As noted in an earlier post, student loan defaults are becoming alarmingly common. Of course,there is not much you can do if you do not have the funds to repay your student loans on time. Still, it’s important to know the grave consequences of defaulting on student loans. Unlike other types of debt, you cannot technically declare bankruptcy. In other words, your student loans will follow you until the day you pay them off, or until you die. Before you think of resorting to defaulting on your loans, consider what’ll happen. If you end up defaulting on your loans:
1. Your tax refund check will be taken away indefinitely
One thing that many of us look forward to once a year is when the IRS gives us back some of our hard-earned money in the form of a tax refund. Whether you use this refund for a vacation, the down payment on a car, or for something else entirely, if you default on your loans, you can say bye to the extra yearly bonus forever.
2. The government can garnish your wages.
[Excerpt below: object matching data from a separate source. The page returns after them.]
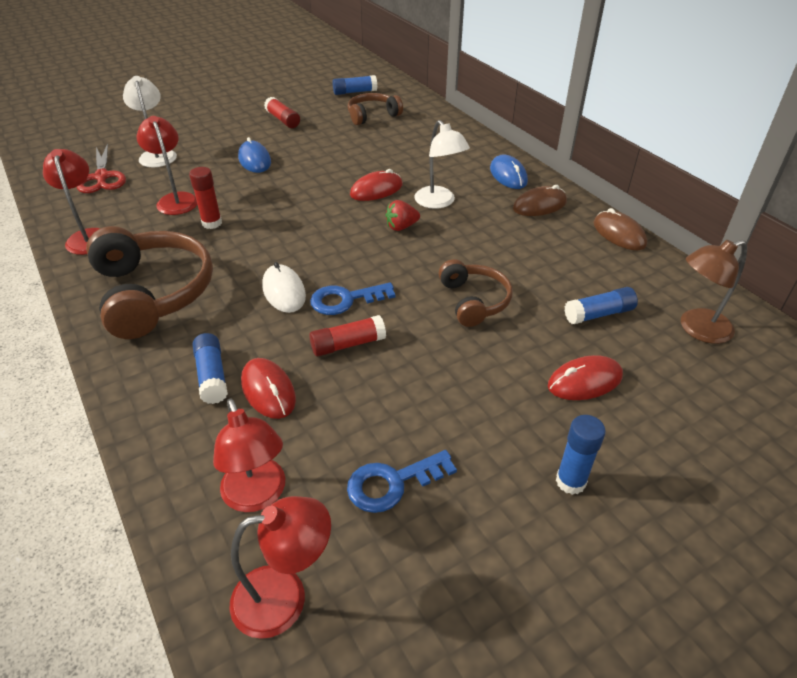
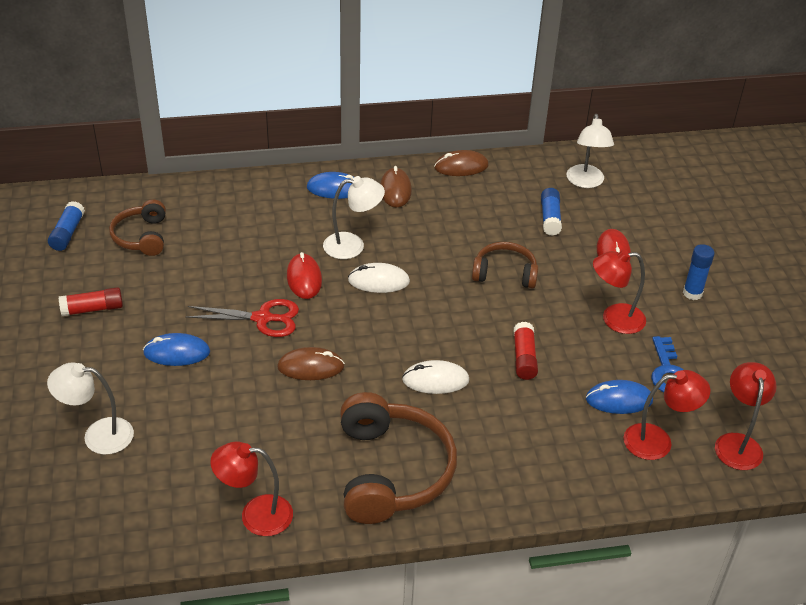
camera: 70 degrees left, 0 degrees up
red scissors [77,143,126,193] -> red scissors moved to [185,299,299,337]
brown headphones [86,226,213,339] -> brown headphones turned 90 degrees clockwise [340,392,457,524]
red lamp [136,116,197,215] -> red lamp moved to [593,250,646,334]
red glue stick [189,167,222,229] -> none
blue glue stick [193,333,228,404] -> none
red mouse [241,358,296,419] -> none
blue key [310,282,396,315] -> none
red strawberry [386,200,420,231] -> white mouse [348,263,410,293]
brown lamp [681,240,747,344] -> white lamp [567,114,614,188]
none -> brown mouse [277,347,345,380]
none -> blue mouse [586,380,653,414]

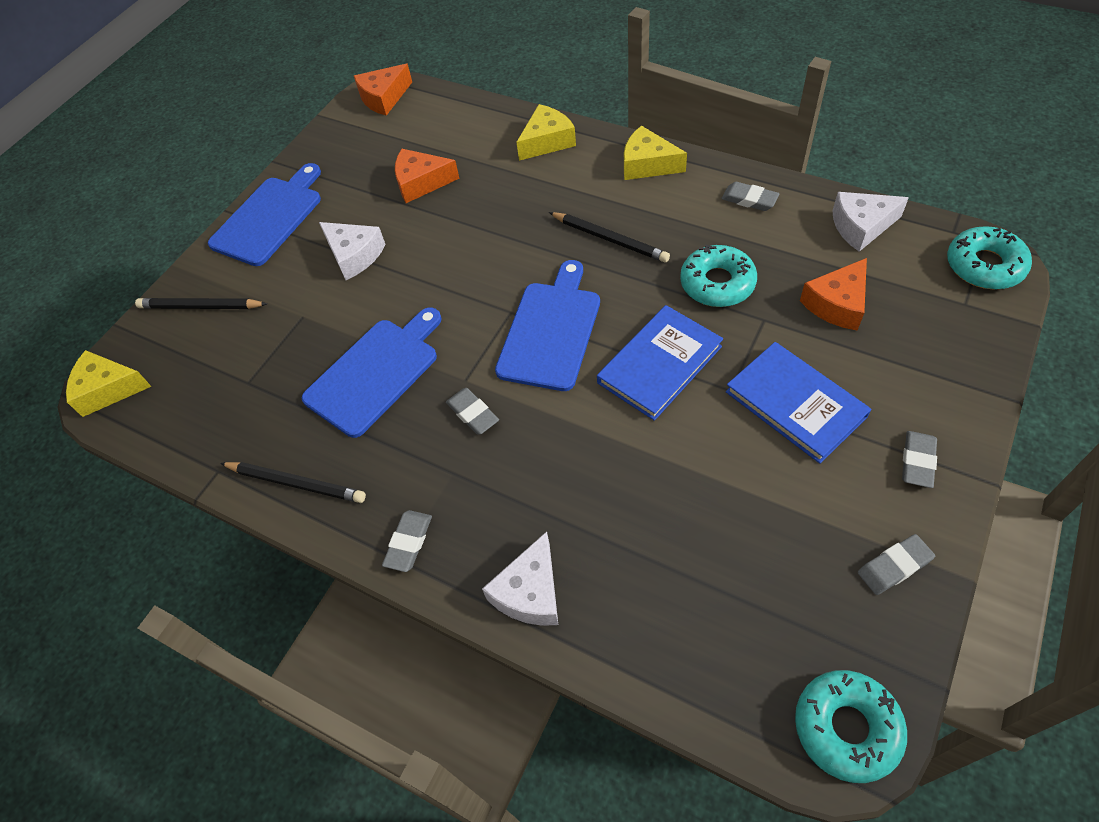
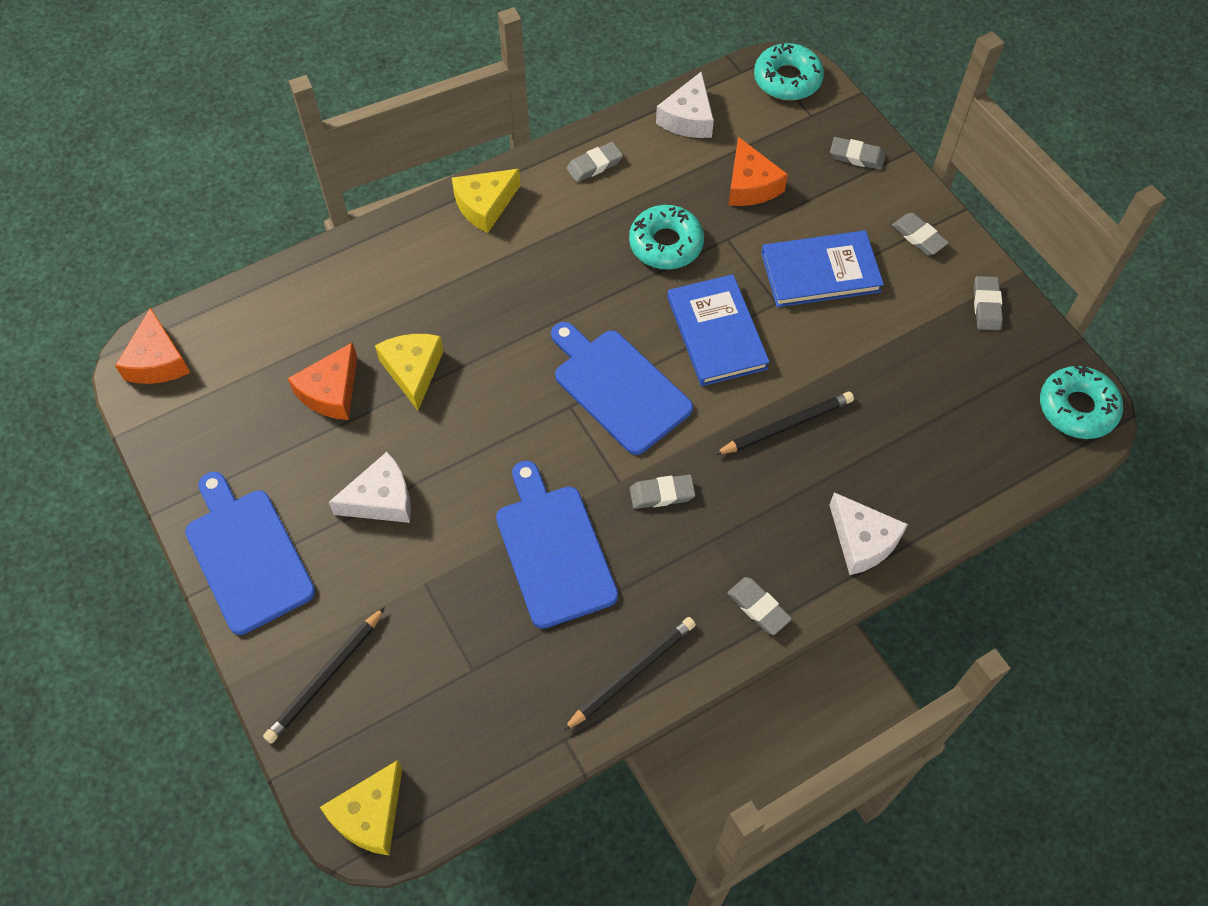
camera: 65 degrees left, 5 degrees up
yellow cheese [516,104,576,161] -> yellow cheese moved to [375,334,444,410]
black pencil [549,212,670,262] -> black pencil moved to [714,392,854,455]
none -> grey eraser [830,137,886,170]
Not only can the government take away their little annual present, they can stick their hands into your paycheck, without even telling you. Technically called “wage garnishment,” taking away money that you worked hard is yet another dire consequence of student loan default.
3. The Department of Education may sue you.
If you’ve defaulted on your loans, Uncle Sam will not only take away your money, he’ll come looking for more. Although this does not necessarily happen with everyone who defaults on their student loans, the Department of Education can technically sue you for essentially any asset that you own. They can place a lien on your home, meaning you won’t be able to sell your house.
4. You’ll lose any professional license that you studied so hard to acquire.
If you went to school to pursue a career in a profession that requires a license, like medicine or law, you’ll have your license revoked such that you’ll be instantly fired from your job and you won’t be able to find work anywhere else.